Sarah Pinborough follows her gleeful adult fairy-tale trilogy with this hugely affecting story of childhood lost that has more in common with her beautifully mournful novella The Language Of Dying.
The Death House is told from the perspective of Toby, a teenager living in an isolated schoolhouse with no hope of ever leaving. He and the other children suffer from a fatal illness that has no cure – all there is to do is wait for their inevitable death. Toby has settled into disaffection and a role as dorm leader, but when the beautiful, spirited Clara arrives, he finds his defences being dismantled.

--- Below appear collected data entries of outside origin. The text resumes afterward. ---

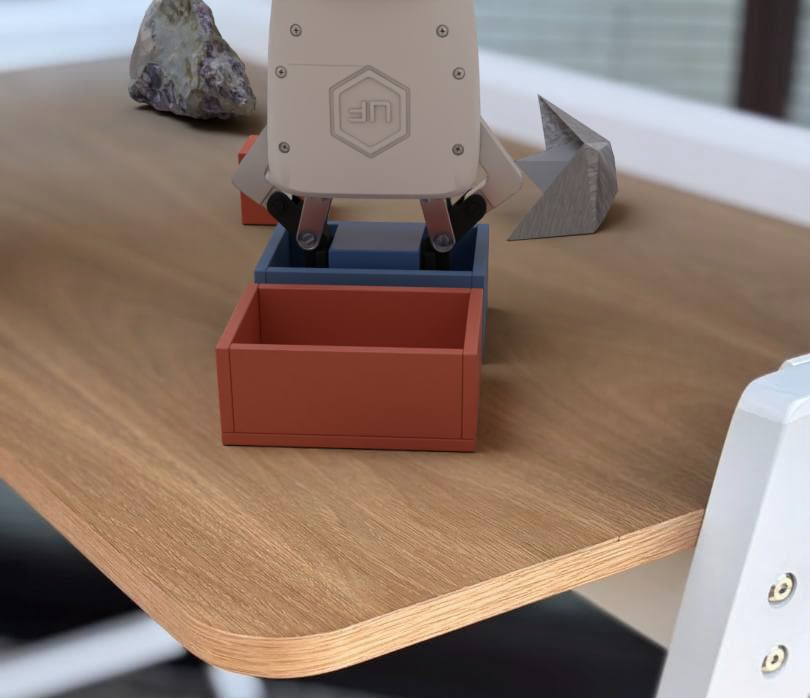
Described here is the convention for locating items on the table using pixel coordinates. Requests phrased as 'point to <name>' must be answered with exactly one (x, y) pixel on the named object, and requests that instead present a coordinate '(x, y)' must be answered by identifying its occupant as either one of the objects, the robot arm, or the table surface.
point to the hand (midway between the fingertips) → (379, 314)
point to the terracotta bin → (352, 367)
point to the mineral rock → (187, 64)
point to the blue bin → (467, 269)
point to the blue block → (377, 246)
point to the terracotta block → (250, 208)
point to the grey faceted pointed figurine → (568, 178)
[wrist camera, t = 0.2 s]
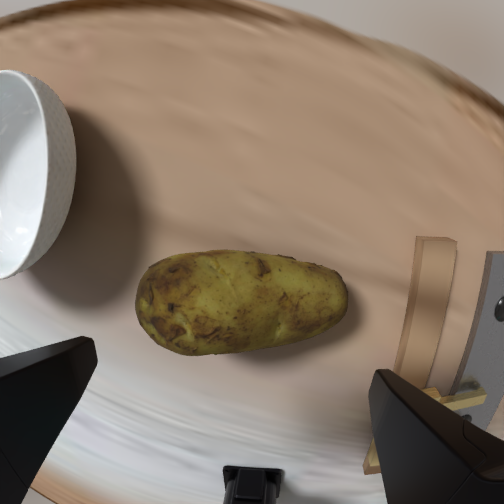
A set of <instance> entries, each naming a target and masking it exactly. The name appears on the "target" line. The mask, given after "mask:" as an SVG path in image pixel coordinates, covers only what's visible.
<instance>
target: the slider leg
mask: <svg viewBox="0 0 504 504" xmlns="http://www.w3.org/2000/svg"><path fill="white" fill-rule="evenodd" d="M420 390H421V391H423V392H424V393H426V394H427V395H429V396H431V397H432V398H434V399H435V400H437V401H438V402H440V403H441V404H443V405H444V406H446V407H447V408H449V409H451V410H452V411H454V410H458V409H463V408H467V407H471V406H475V405H479V404H483V403H484V401H485V398H486V396H487V393H486V392H485V389H484V388H483V387H479V388H478V389H477V390H475V391H470V392H465V393H461V394H456V395H450V396H445V397H441V396H440V394H439V392H438V391H437V389H436V387H433V388H426V389H420Z"/></svg>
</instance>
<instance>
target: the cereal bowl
mask: <svg viewBox="0 0 504 504" xmlns="http://www.w3.org/2000/svg"><path fill="white" fill-rule="evenodd" d="M76 157H77V156H76V145H75V137H74V133H73V127H72V125H71V120H70V119H69V116H68V114H67V110H66V108H65V107H64V105H63V103H62V101H61V100H60V99H59V96H58V95H57V94H56V93H55V92H54V91H53V90H52V89H51V88H50V87H49V86H48V85H47V84H45V83H44V82H43V81H41V80H39V79H37V78H36V77H33V76H31V75H29V74H25V73H23V72H19V71H16V70H2V71H0V280H1V279H6V278H9V277H11V276H15V275H16V274H17V273H20V272H22V271H23V270H25V269H27V268H29V267H30V266H31V265H33V264H35V263H36V261H37V260H39V259H40V258H42V256H43V255H44V254H45V253H46V252H47V251H48V249H49V248H50V247H51V246H52V244H53V243H54V241H55V240H56V239H57V237H58V235H59V232H60V231H61V229H62V227H63V224H64V223H65V220H66V216H67V215H68V212H69V208H70V205H71V201H72V195H73V191H74V187H75V186H74V184H75V175H76Z"/></svg>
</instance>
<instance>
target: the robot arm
mask: <svg viewBox="0 0 504 504" xmlns="http://www.w3.org/2000/svg"><path fill="white" fill-rule="evenodd" d="M97 362H98V359H97V354H96V349H95V344H94V341H93V339H92V338H89V337H85V336H80V337H76V338H73V339H69V340H66V341H62V342H59V343H55V344H51V345H48V346H44V347H40V348H37V349H33V350H29V351H26V352H22V353H18V354H15V355H11V356H7V357H3V358H0V504H21V503H22V501H23V499H24V497H25V495H26V493H27V491H28V489H29V487H30V485H31V484H32V482H33V480H34V478H35V476H36V474H37V472H38V471H39V469H40V467H41V465H42V463H43V462H44V460H45V458H46V456H47V455H48V453H49V451H50V449H51V448H52V446H53V444H54V442H55V441H56V439H57V437H58V435H59V434H60V432H61V430H62V429H63V427H64V425H65V424H66V422H67V420H68V419H69V417H70V415H71V414H72V412H73V411H74V409H75V407H76V406H77V404H78V402H79V401H80V399H81V397H82V395H83V393H84V391H85V389H86V387H87V385H88V383H89V381H90V378H91V376H92V374H93V372H94V370H95V368H96V366H97ZM369 405H370V413H371V421H372V431H373V438H374V442H375V447H376V451H377V455H378V460H379V464H380V469H381V474H382V478H383V483H384V488H385V493H386V498H387V503H388V504H504V441H503V440H501V439H499V438H497V437H495V436H493V435H491V434H490V433H488V432H486V431H484V430H482V429H481V428H479V427H477V426H476V425H474V424H472V423H471V422H469V421H468V420H466V419H464V418H463V417H461V416H460V415H458V414H457V413H455V412H454V411H452V410H451V409H449V408H447V407H446V406H444V405H443V404H441V403H440V402H438V401H437V400H435V399H434V398H432V397H431V396H429V395H427V394H426V393H424V392H423V391H421V390H420V389H418V388H417V387H415V386H414V385H412V384H411V383H409V382H408V381H406V380H405V379H403V378H402V377H400V376H399V375H397V374H396V373H394V372H393V371H391V370H389V369H377V370H376V371H375V373H374V376H373V380H372V383H371V386H370V389H369ZM281 473H282V471H281V470H280V469H262V468H245V467H233V466H224V467H223V476H224V483H225V491H226V492H225V497H224V502H223V504H276V498H278V497H279V491H280V483H281Z"/></svg>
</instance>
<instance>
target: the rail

Pinborough creates the cold, claustrophobic atmosphere of a boarding school, where the authority figures have a vested interest in not caring about their charges. The fate that is looming over each of the children gives their individual struggles potency. Whether it’s establishing yourself as top dog or finding comfort in religion, each child looks for a way to distract themselves from what they know is coming.
Toby makes for a compelling protagonist. He realises that his attempts to remain distant have failed, especially when Clara arrives. Their blossoming relationship is written with wit and warmth as his awkward resolve to not get close to anybody crumbles in the face of someone he can’t help but care for.
The Death House is shocking and gripping, albeit ultimately hopeful and utterly moving, and it’s Pinborough’s finest novel to date.